Today Google is launching Android Q beta 5, the fifth of six beta releases before we get the final version of Android Q, version 10. Google already finalized the Android Q APIs in Beta 4, so what does that leave for this release? Apparently lots of changes to gesture navigation.

To recap: with Android Q Google is introducing a brand-new “Fully gestural” navigation system, which eschews Android’s traditional three-button navigation system for a gesture system that enables all three functions (Back, Home, and Recent Apps) to be triggered with swipes. The new navigation system saves a ton of space, with only a transparent gesture bar at the bottom of the screen, just like on an iPhone X.

Three functions do not quite cover all of the functionality of the old three-button bar, however. You could also long-press on the home button to summon the Google Assistant, and in previous betas, this feature didn’t make it to the gesture-navigation system. For Beta 5, Google is introducing a new gesture for the Google Assistant—swipe up from the corner. Dragging in from either bottom corner of the screen will now open the Google Assistant, and Google says “you’ll notice ‘handles’ that serve as a visual affordance that we’re continuing to tune.”

We are just working off of a blog post for now, so we don’t have any screenshots, but XDA was able to score an early build and show off the new Assistant gesture. For now, two “L” shaped indicators sometimes appear at the bottom corners of the screen. I thought it was taking a screenshot at first, but it’s just for the Google Assistant.

Google is also changing the way the navigation panel works in Android Q. Android Q’s back gesture is a swipe in from the side of the screen, and traditionally opening the navigation panel has been a swipe in from the side of the screen, so one of them has to change. At Google I/O, Google gave several talks explaining the new navigation panel behavior, saying the navigation panel would eat the first swipe in from the side of the screen, and a second swipe would trigger back. Now, just months after I/O, it’s changing that behavior again: tapping on the side of the screen will now cause the navigation drawer to peek out from the side of the screen, where it can be opened.

The way developers can reserve parts of the gesture-navigation area for controls is also changing.

The fact that Google is changing the gesture-navigation behavior after Google I/O, after it has already published a lot of docs and videos about how everything is supposed to work, is a bit alarming. Google has already committed to standardizing the Android Q implementation of gesture navigation to the point where OEMs will no longer be allowed to make their own alternative forms of gesture navigation. As Google explained at I/O, apps need to design their UI around the behavior of gesture navigation, and making developers have to deal with seven or eight different gesture-navigation systems from the big OEMs would be too much work.

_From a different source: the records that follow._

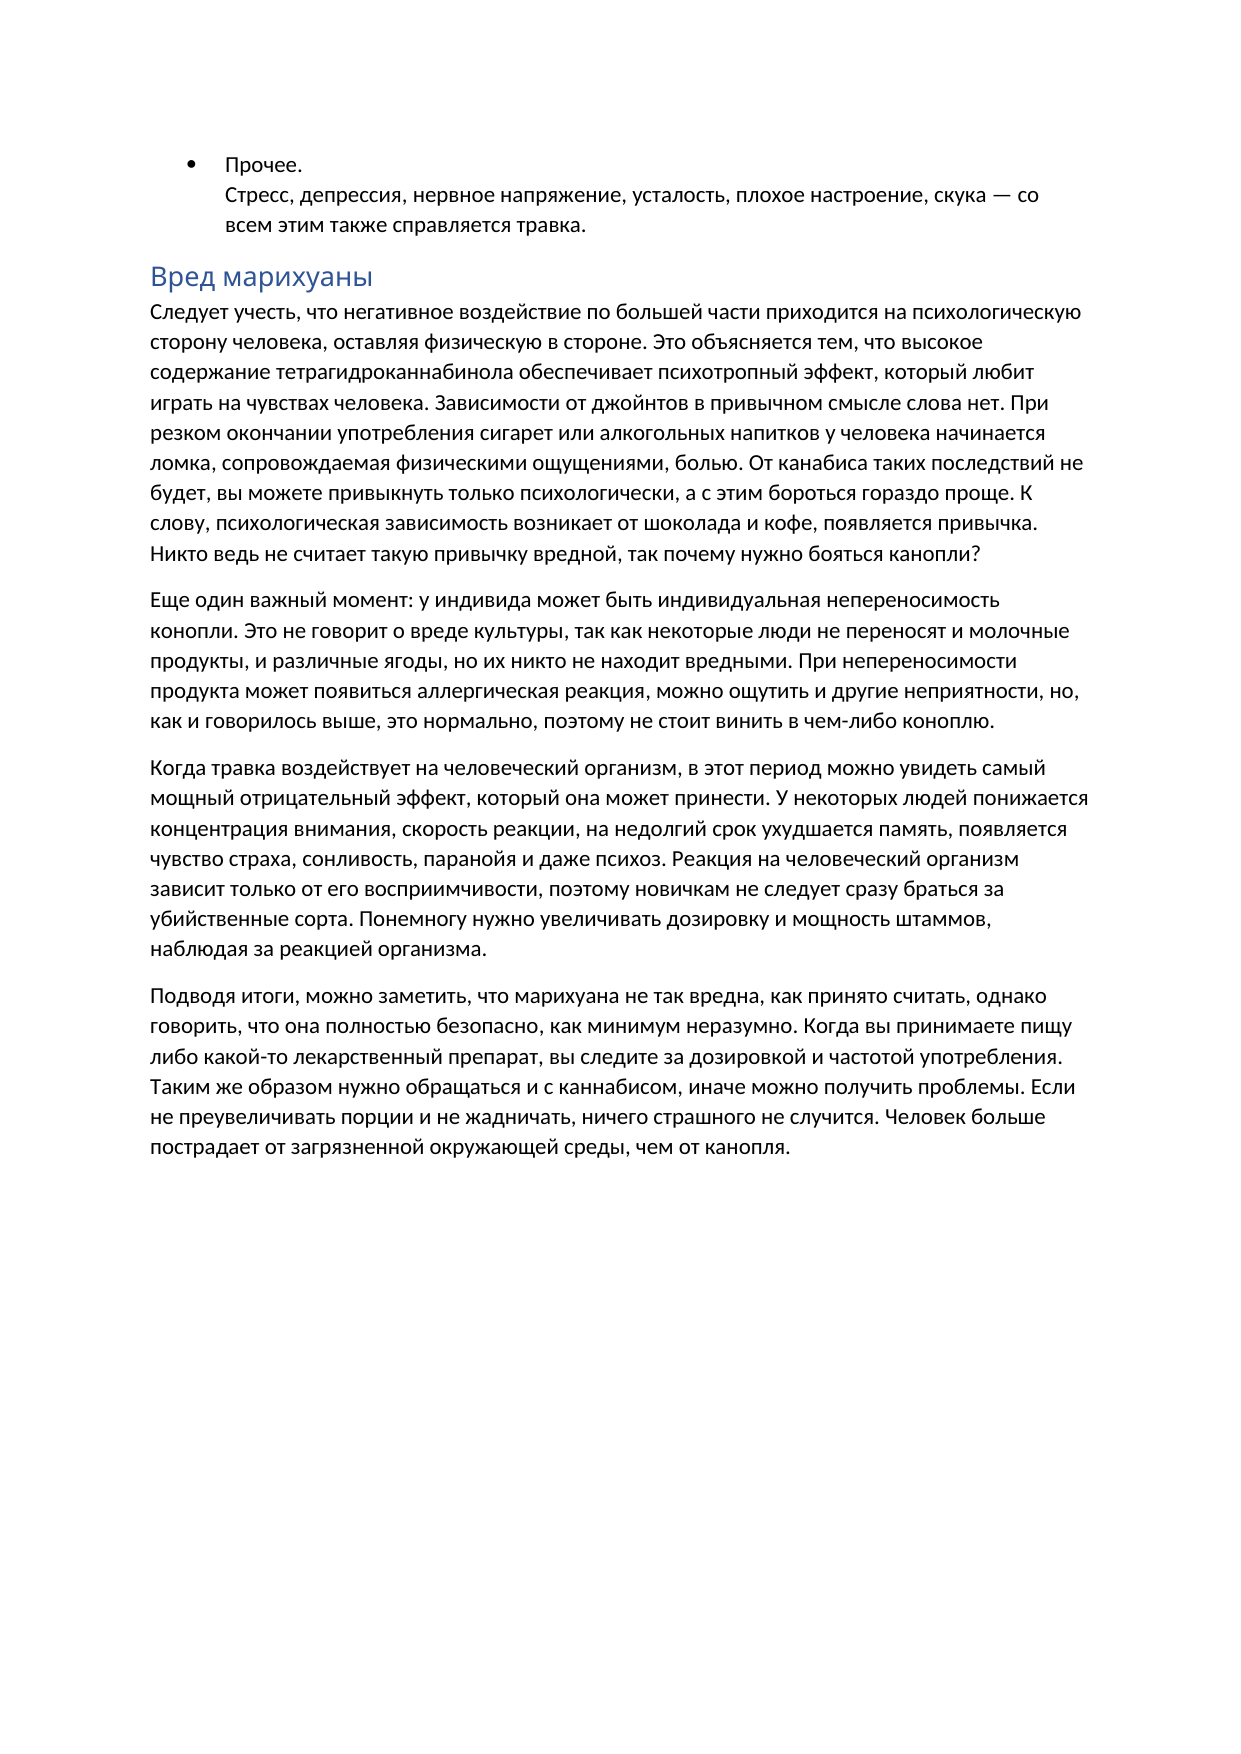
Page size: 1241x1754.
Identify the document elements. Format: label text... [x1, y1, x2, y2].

text Следует учесть, что негативное воздействие по большей части приходится на психологическую сторону человека, оставляя физическую в стороне. Это объясняется тем, что высокое содержание тетрагидроканнабинола обеспечивает психотропный эффект, который любит играть на чувствах человека. Зависимости от джойнтов в привычном смысле слова нет. При резком окончании употребления сигарет или алкогольных напитков у человека начинается ломка, сопровождаемая физическими ощущениями, болью. От канабиса таких последствий не будет, вы можете привыкнуть только психологически, а с этим бороться гораздо проще. К слову, психологическая зависимость возникает от шоколада и кофе, появляется привычка. Никто ведь не считает такую привычку вредной, так почему нужно бояться канопли? [150, 297, 1090, 567]
text Когда травка воздействует на человеческий организм, в этот период можно увидеть самый мощный отрицательный эффект, который она может принести. У некоторых людей понижается концентрация внимания, скорость реакции, на недолгий срок ухудшается память, появляется чувство страха, сонливость, паранойя и даже психоз. Реакция на человеческий организм зависит только от его восприимчивости, поэтому новичкам не следует сразу браться за убийственные сорта. Понемногу нужно увеличивать дозировку и мощность штаммов, наблюдая за реакцией организма. [150, 753, 1090, 963]
text Подводя итоги, можно заметить, что марихуана не так вредна, как принято считать, однако говорить, что она полностью безопасно, как минимум неразумно. Когда вы принимаете пищу либо какой-то лекарственный препарат, вы следите за дозировкой и частотой употребления. Таким же образом нужно обращаться и с каннабисом, иначе можно получить проблемы. Если не преувеличивать порции и не жадничать, ничего страшного не случится. Человек больше пострадает от загрязненной окружающей среды, чем от канопля. [150, 981, 1090, 1161]
list Прочее. Стресс, депрессия, нервное напряжение, усталость, плохое настроение, скука — со всем этим также справляется травка. [187, 150, 1090, 238]
subtitle Вред марихуаны [150, 257, 1090, 294]
text Еще один важный момент: у индивида может быть индивидуальная непереносимость конопли. Это не говорит о вреде культуры, так как некоторые люди не переносят и молочные продукты, и различные ягоды, но их никто не находит вредными. При непереносимости продукта может появиться аллергическая реакция, можно ощутить и другие неприятности, но, как и говорилось выше, это нормально, поэтому не стоит винить в чем-либо коноплю. [150, 586, 1090, 734]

Forcing everyone to use Google’s gesture navigation is taking on a lot of responsibility, and Google really needs to nail Android Q’s gesture-navigation implementation. Yet we now have one more beta left, and things are still changing, and it seems like Google is going to take this down to the wire.

For some aspects of gesture navigation, Google is already moving the goal posts for the Android Q launch deadline.

Gesture navigation won’t support third-party home screens at launch

One of the best features of Android is the ability to customize the home screen. You can install a ton of different third-party launchers with a bevy of options, some representing a normal home screen layout with power user settings and others completely redefining the home screen experience. Today, along with Android Q Beta 5, Google is announcing that Android Q’s gesture navigation won’t work with third-party home screens at launch.

“Custom launchers are another area where we’ve heard feedback and we’re continuing to work on issues, particularly with stability and Recents.” Google writes in its blog post. “Starting in Beta 6, we’ll switch users back to 3-button nav when they are using a custom launcher by default. We’ll address the remaining issues in a post-launch update so those users can switch to gestural navigation. We’ll be working with our device-maker partners to include with their devices shipping or updating to Android Q. Meanwhile, please continue to give us your feedback.”

Android Q’s gesture-navigation system has continually had problems with third-party launchers, but it was easy to just chalk the problems up to “it’s a beta” and the problems that go with that. The current gesture-navigation system doesn’t even work that well with Google’s launcher! The news that the launcher bugs aren’t going to be fixed in time for the final Android Q launch is a major bombshell, especially given how much work Google usually puts into maintaining developer compatibility.

Compare this launcher incompatibility announcement to the run-up to storage-access protections in Android Q. Scoped storage has the potential to break Android apps, so Google announced it with Beta 1 in March. It got a ton of feedback from developers over a few months and later announced that mandatory scoped storage would be delayed to next year’s Android R release. By contrast, developers have had very little time to deal with gesture navigation, which, as we pointed out earlier, is still being changed today.

As of Beta 4, using gesture navigation with a third-party launcher didn’t work at all. Home screen defaults were often not honored, and if your home screen default was honored, the system would just crash over and over. Since May, when gesture navigation was dropped on everyone, we’ve seen rival home screen developers come together and coordinate filing bugs to try to make sure Google fixes everything before launch, but apparently there just isn’t enough time. Google would not give me a timeline for when all of these problems would be fixed post-Q launch.

The Android Q beta timeline.
Enlarge / The Android Q beta timeline.

Beta 5 is out today for Pixel devices. We still have one more beta next month before the final Android Q launch, which is sometime in Q3. (Although, Google, if you want to push that date back a bit and make launchers work, that would probably be fine!) The blog post also notes that the Android engineering team will host a Reddit AMA on r/androiddev sometime later this month, so be sure to save up your burning questions.